The plotline was a little convoluted at times, but I will forgive a lot for a brilliant premise, and boy, did this book have one.
So there was a mapmaker, General Drafting Corporation, which started some of the first road maps of New York State back at the beginning of travel by auto (i.e., prior to Triple A). They were generally cheap, purchased at the gas stations that were just coming into being, and were very carefully and meticulously researched. Before long, other larger firms (hello Rand McNally) were beginning to realize the value of these market, and were not above stealing the legwork from smaller firms. So as a defense against any copyright battles, General Drafting began inserting what was known as a phantom settlement, a tiny town on the map that never really existed. In the case of maps of larger urban areas, it would be perhaps a small room in a large public building that had never really been there. That way, if it showed up on the larger company’s map, the smaller firm could show that said company had not done their own research, but had copied theirs, intentional error and all. All of this, so far, is actually factual.
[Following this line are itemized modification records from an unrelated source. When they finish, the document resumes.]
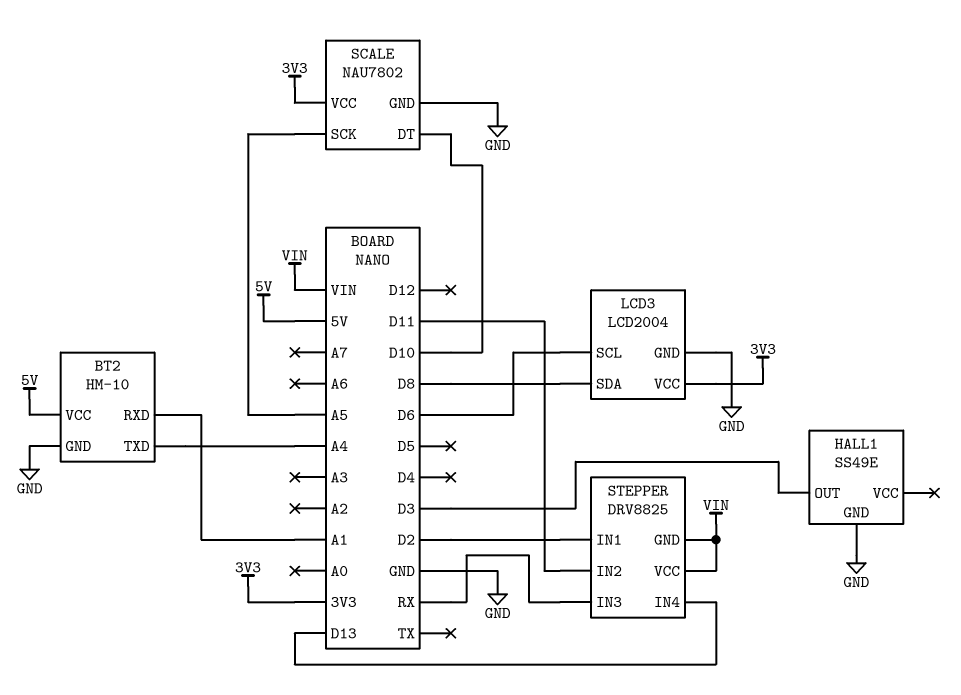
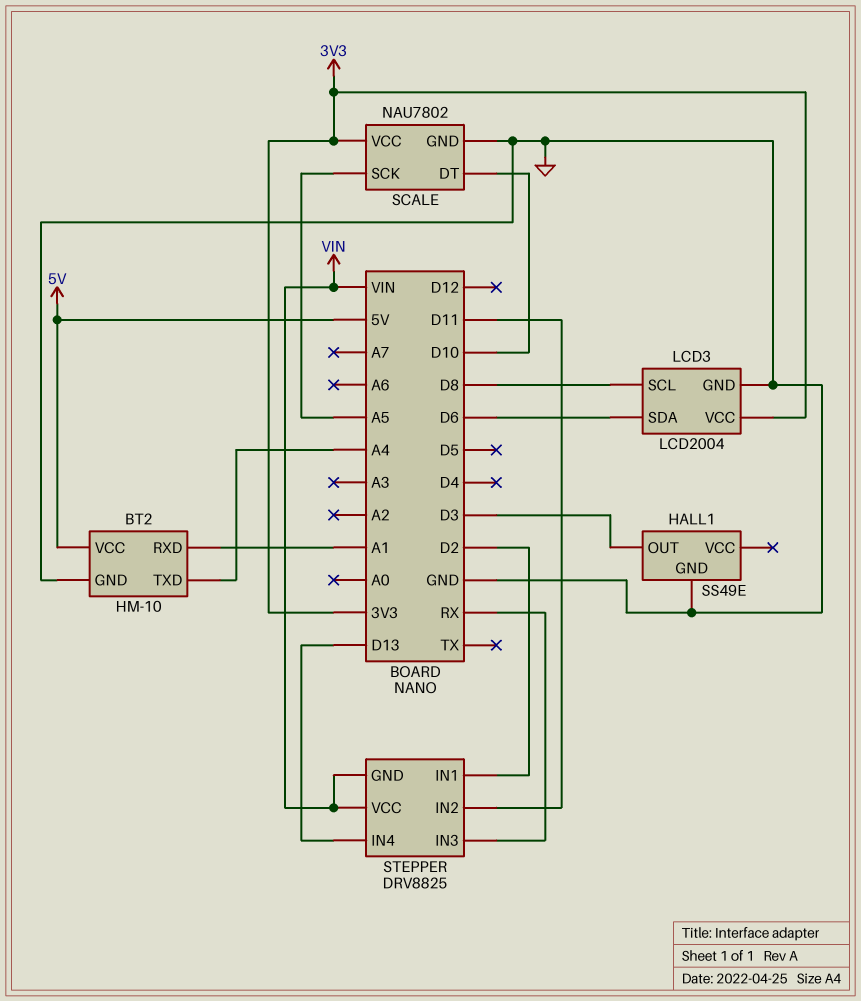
LCD3 pin SCL: D6 -> D8
LCD3 pin SDA: D8 -> D6

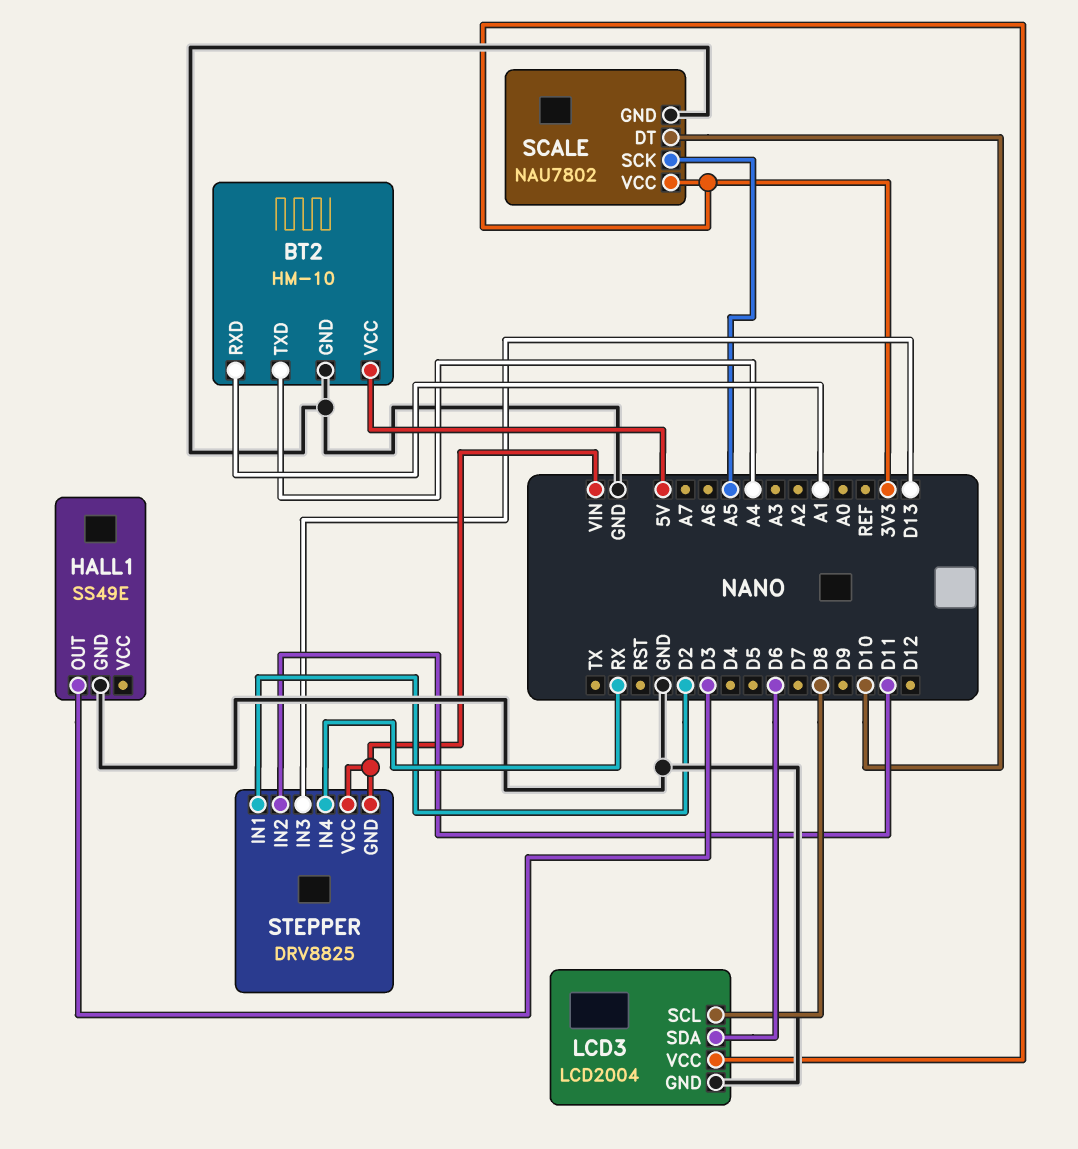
STEPPER pin IN3: RX -> D13
STEPPER pin IN4: D13 -> RX

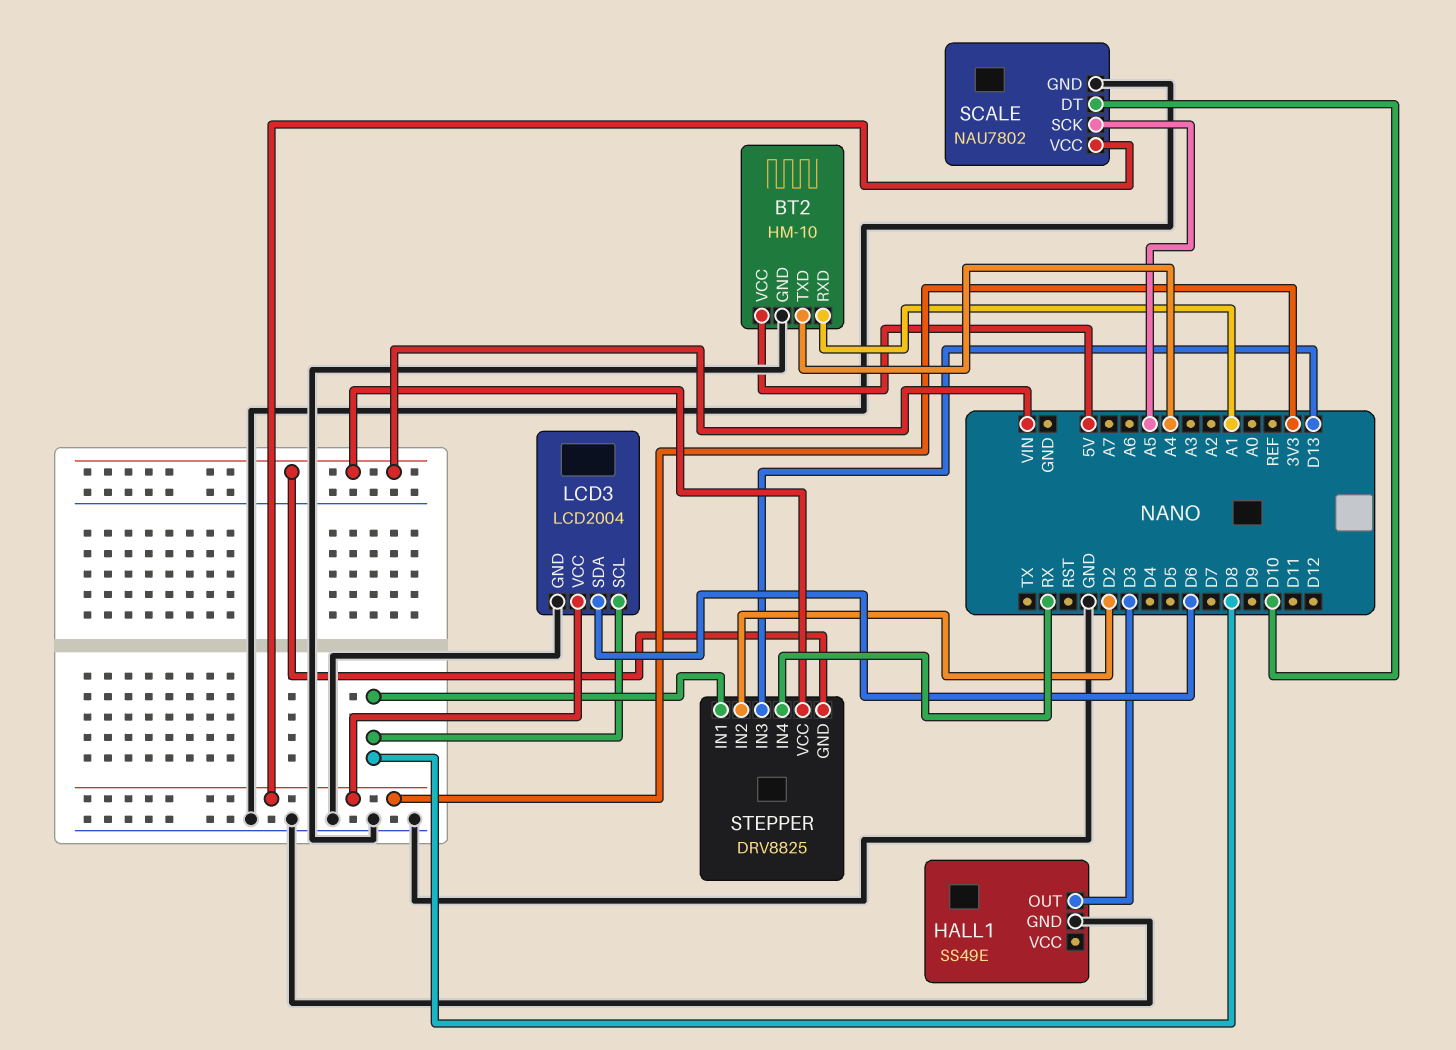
STEPPER pin IN1: D2 -> D8
STEPPER pin IN2: D11 -> D2

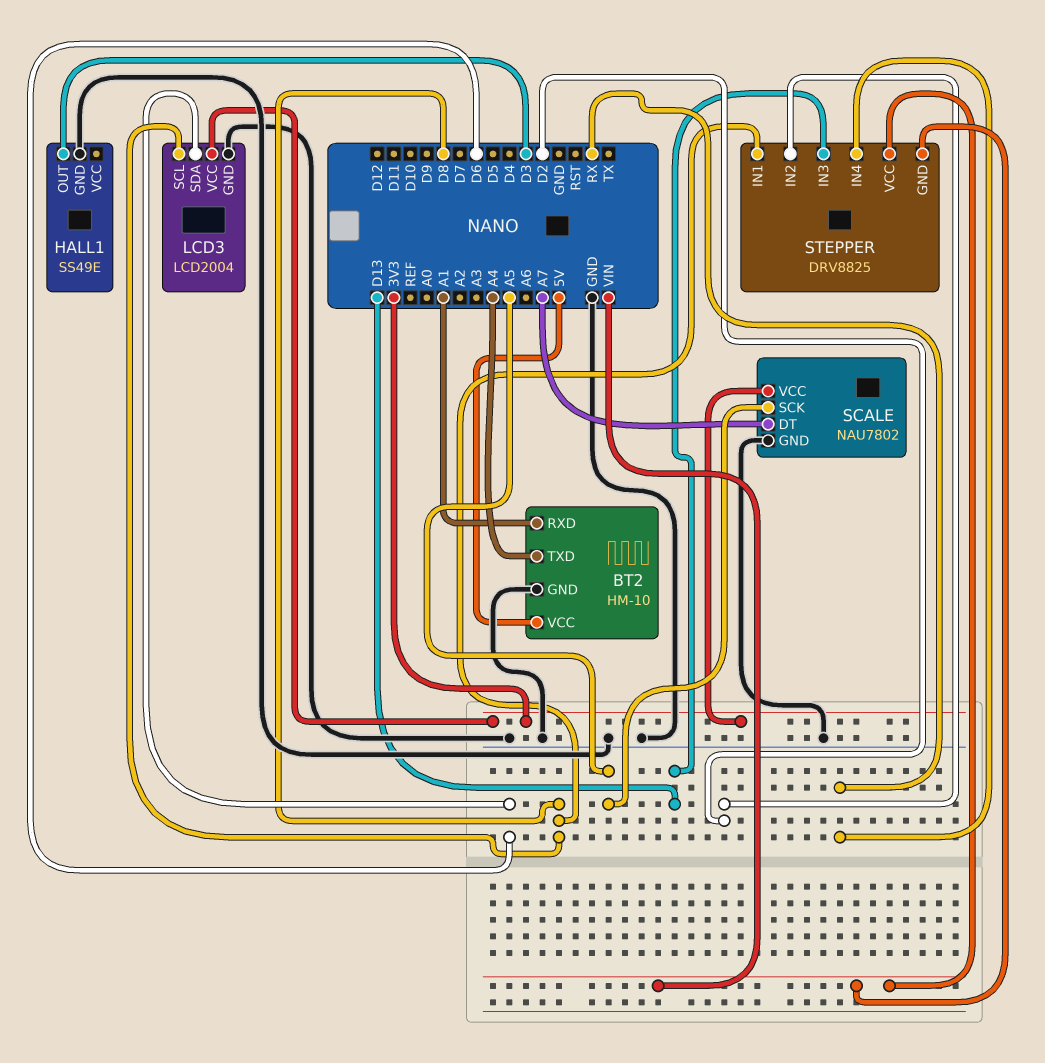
SCALE pin DT: D10 -> A7

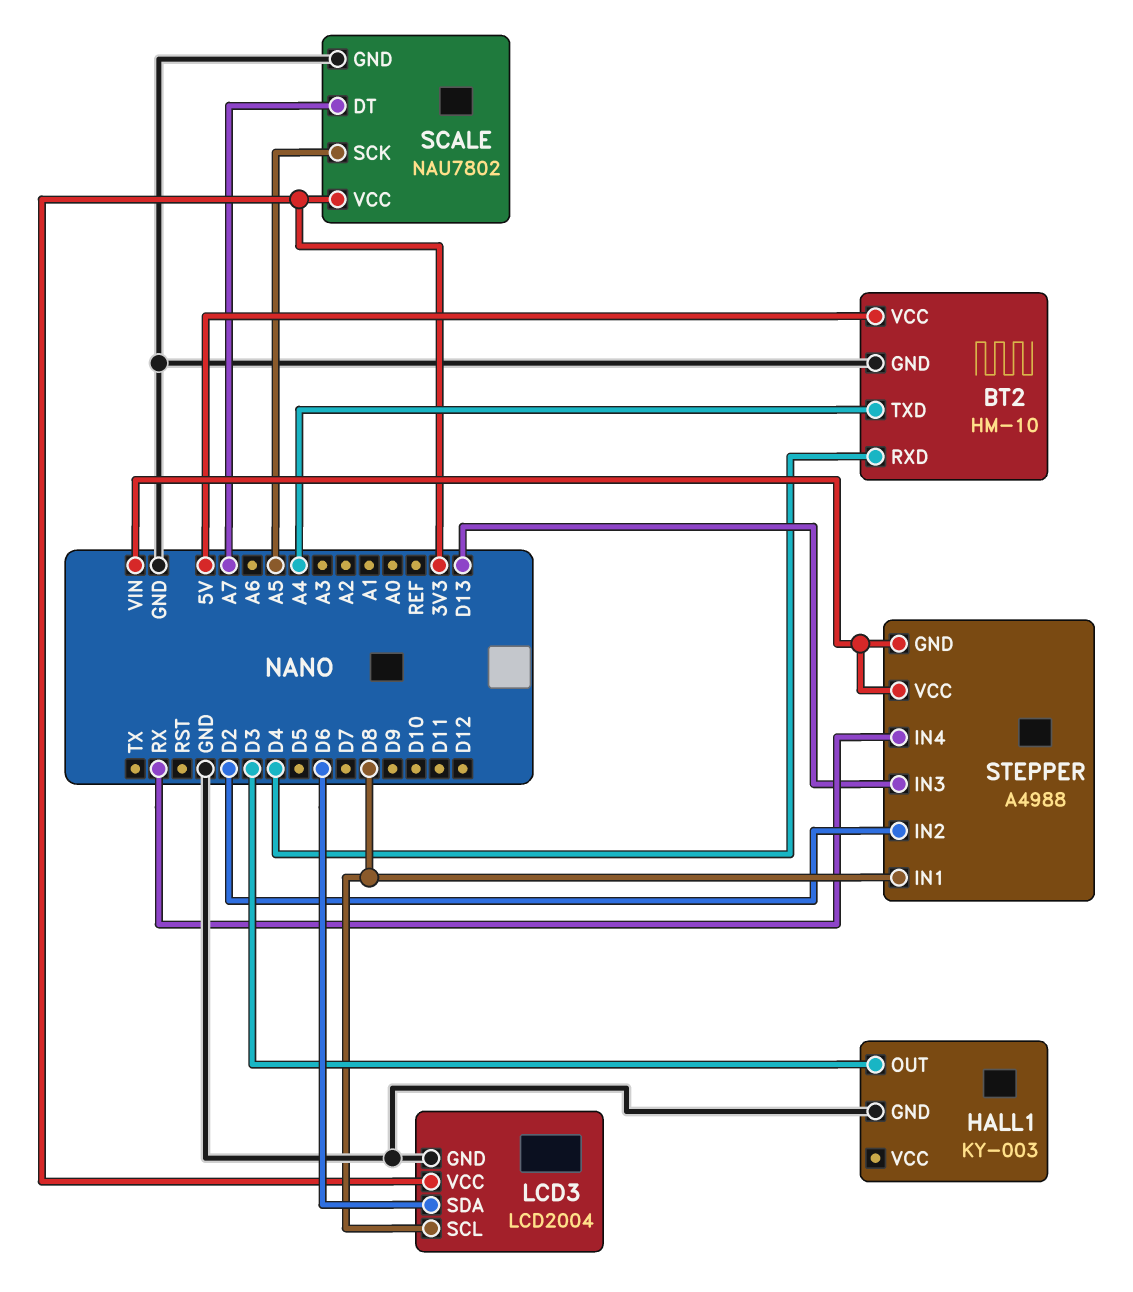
BT2 pin RXD: A1 -> D4
HALL1: SS49E -> KY-003
STEPPER: DRV8825 -> A4988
But shades of Brigadoon, and here is where it becomes fiction. A quintet of young cartographers, with young child in tow, rent a place in upstate New York, right after they graduate, with the idea of creating an interactive map. And to get to the house, they have an old road map with a phantom settlement called Agloe. And what they discover is that normally the phantom settlement remains bogus. But if you happen to have the old map open as you drive by where it isn’t. it is. You can drive down the now revealed road and find yourself in a completely physical town, fully stocked shops and all, except minus any people. Imagine the ramifications of that. As long as you there, it is absolutely real. Leave, and if you don’t have the map, it never existed.
From here on, we switch between the original group, and themselves twenty some years later, with the child, Nell, now grown up and trying to put the pieces together. Throw murder, infidelity, and arson into the mix and it becomes even more complicated. But, oh, that original idea. Loved it so much.